In September, EQT announced a 23% reduction in staff (OGJ Online, Sept. 11, 2019). The company said the 196 jobs to be cut accounted for about $50 million/year of general and administrative costs. EQT shareholders reshuffled the board and replaced top executives, making Toby Rice chief executive officer after a proxy contest earlier this year (OGJ Online, July 10, 2019).

EQT reported spending plans of $1.3-1.4 billion, which is a reduction of $525 million year-over-year compared with prior guidance for 2019.

“EQT has undergone a significant operational transformation during the third quarter. New leadership was added to the organization to drive cultural change, implement the digital work environment, establish a stable master operations schedule, and execute a proven well design,” the company said.

During the quarter, EQT horizontally drilled 15 Marcellus wells in Pennsylvania, 4 Marcellus wells in West Virginia, and 3 Utica wells in Ohio. “With a fresh perspective from a new management team, drilling speeds improved by 50% in the Marcellus and 20% in the Utica, as compared to the prior quarter,” it said. EQT is currently running three horizontal rigs and plans to remain at that level through yearend, the company said.

The company completed 27 Marcellus wells in Pennsylvania and 4 Utica wells in Ohio and is currently running three frac crews and plans to remain at that level through yearend.

In its most recent quarterly report, Range Resources Corp. reported production in the third quarter averaged 2,042 MMcfd of gas equivalent from its Appalachia division—a 3% increase over this year’s second quarter.

Range Resources’ expected capital spending was reduced to $736 million, $20 million below budget. In 2019, Range plans to direct about 90% of its capital budget towards Marcellus shale development, it said.

Southwestern Energy Co., in its third-quarter results, reported total production from its southwest Appalachia operations area averaged 913 MMcfed, a 27% growth over the prior year’s third quarter. Natural gas production reached 440 MMcfd, oil production hit 15.4 million b/d, and NGL production totaled 64.2 million b/d.

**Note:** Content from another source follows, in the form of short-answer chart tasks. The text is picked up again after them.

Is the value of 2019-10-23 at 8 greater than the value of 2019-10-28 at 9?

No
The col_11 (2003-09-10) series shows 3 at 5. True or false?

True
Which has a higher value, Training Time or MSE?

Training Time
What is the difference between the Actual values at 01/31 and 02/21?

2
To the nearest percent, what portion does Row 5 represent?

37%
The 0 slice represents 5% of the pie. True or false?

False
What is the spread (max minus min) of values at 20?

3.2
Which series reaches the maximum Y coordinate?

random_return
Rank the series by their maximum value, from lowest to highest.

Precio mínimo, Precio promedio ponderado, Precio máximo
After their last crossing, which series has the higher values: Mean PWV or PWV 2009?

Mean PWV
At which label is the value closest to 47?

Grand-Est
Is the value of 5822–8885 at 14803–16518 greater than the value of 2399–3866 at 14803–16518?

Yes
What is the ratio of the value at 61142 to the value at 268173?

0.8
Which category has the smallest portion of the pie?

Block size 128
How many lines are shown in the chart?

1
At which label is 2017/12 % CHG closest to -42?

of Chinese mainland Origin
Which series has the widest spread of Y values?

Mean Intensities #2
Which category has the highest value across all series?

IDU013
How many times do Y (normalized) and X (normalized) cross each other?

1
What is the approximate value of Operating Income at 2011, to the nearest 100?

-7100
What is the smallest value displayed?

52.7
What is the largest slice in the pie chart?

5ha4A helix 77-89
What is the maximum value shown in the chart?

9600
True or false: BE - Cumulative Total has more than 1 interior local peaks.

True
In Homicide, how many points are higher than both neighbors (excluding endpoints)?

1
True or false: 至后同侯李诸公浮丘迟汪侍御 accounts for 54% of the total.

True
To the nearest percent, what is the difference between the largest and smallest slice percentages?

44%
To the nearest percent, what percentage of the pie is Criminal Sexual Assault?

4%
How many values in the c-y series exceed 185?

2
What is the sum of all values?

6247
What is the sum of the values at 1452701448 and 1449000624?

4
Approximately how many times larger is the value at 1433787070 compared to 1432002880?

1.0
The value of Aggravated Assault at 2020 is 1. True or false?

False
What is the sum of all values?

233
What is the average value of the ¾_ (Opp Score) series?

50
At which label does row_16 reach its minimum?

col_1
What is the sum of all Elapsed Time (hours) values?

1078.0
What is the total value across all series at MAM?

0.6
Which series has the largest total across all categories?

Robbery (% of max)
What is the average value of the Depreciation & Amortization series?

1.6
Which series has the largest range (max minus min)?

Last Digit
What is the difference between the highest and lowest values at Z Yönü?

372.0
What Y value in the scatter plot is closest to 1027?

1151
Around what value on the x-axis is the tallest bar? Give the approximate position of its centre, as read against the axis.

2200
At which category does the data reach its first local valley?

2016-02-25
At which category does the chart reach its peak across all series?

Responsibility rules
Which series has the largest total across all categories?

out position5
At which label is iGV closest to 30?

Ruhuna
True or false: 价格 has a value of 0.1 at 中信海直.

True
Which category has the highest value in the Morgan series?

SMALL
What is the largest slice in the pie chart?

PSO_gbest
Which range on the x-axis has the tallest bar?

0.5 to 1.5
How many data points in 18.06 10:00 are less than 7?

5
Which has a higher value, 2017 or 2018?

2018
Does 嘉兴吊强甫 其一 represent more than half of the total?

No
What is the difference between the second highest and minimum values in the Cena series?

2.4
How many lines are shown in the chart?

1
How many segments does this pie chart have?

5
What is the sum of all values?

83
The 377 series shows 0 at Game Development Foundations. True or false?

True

During the third quarter, the company drilled 14 wells, completed 16 wells, and placed 21 wells to sales. Of the 21 wells to sales, 20 were Marcellus wells, 16 in the company’s super-rich acreage and 4 in the rich acreage.

Southwestern’s northeast Appalachia area’s total production averaged 1.3 bcfd during the third quarter, essentially flat with the same quarter in 2018.

During the third quarter, the company drilled 10 wells, completed 14 wells, and placed 13 wells to sales. Of the 9 wells online for at least 30 days, 6 were Lower Marcellus with an average 30-day rate of 15 MMcfd, 14% higher than the prior year quarter.

Antero Resources Corp. reported in its third-quarter earnings statement that it placed 33 horizontal Marcellus wells to sales. For wells that had 60 days of reported data during the quarter, the average rate per well was 21.4 MMcfed on choke. The 60-day average rate per well included 1,033 b/d of liquids, comprised of oil, C3+ NGLs, and about 30% ethane recovery, the company said.

During the period, Antero drilled 23 wells in an average of 11 total days from spudding to final rig release. Additionally, Antero drilled an average of 6,000 lateral ft/day in the quarter, achieving its highest quarterly rate in the company’s history.

Drilling costs per foot were notably lower during the quarter, Antero said, equating to a 6% reduction from the previous quarter and a 19% reduction from the prior year.

Antero said it plans to operate an average of four drilling rigs and an average of three to four completion crews for the rest of this year. For the full year, the company expects to drill 120-130 wells and place 115-125 wells online.

Antero’s accrued drilling and completion capital expenditures for the third quarter were $290 million. In addition to capital invested in drilling and completion costs, the company invested $13 million for land, resulting in a total of $303 million in capital spending for the quarter.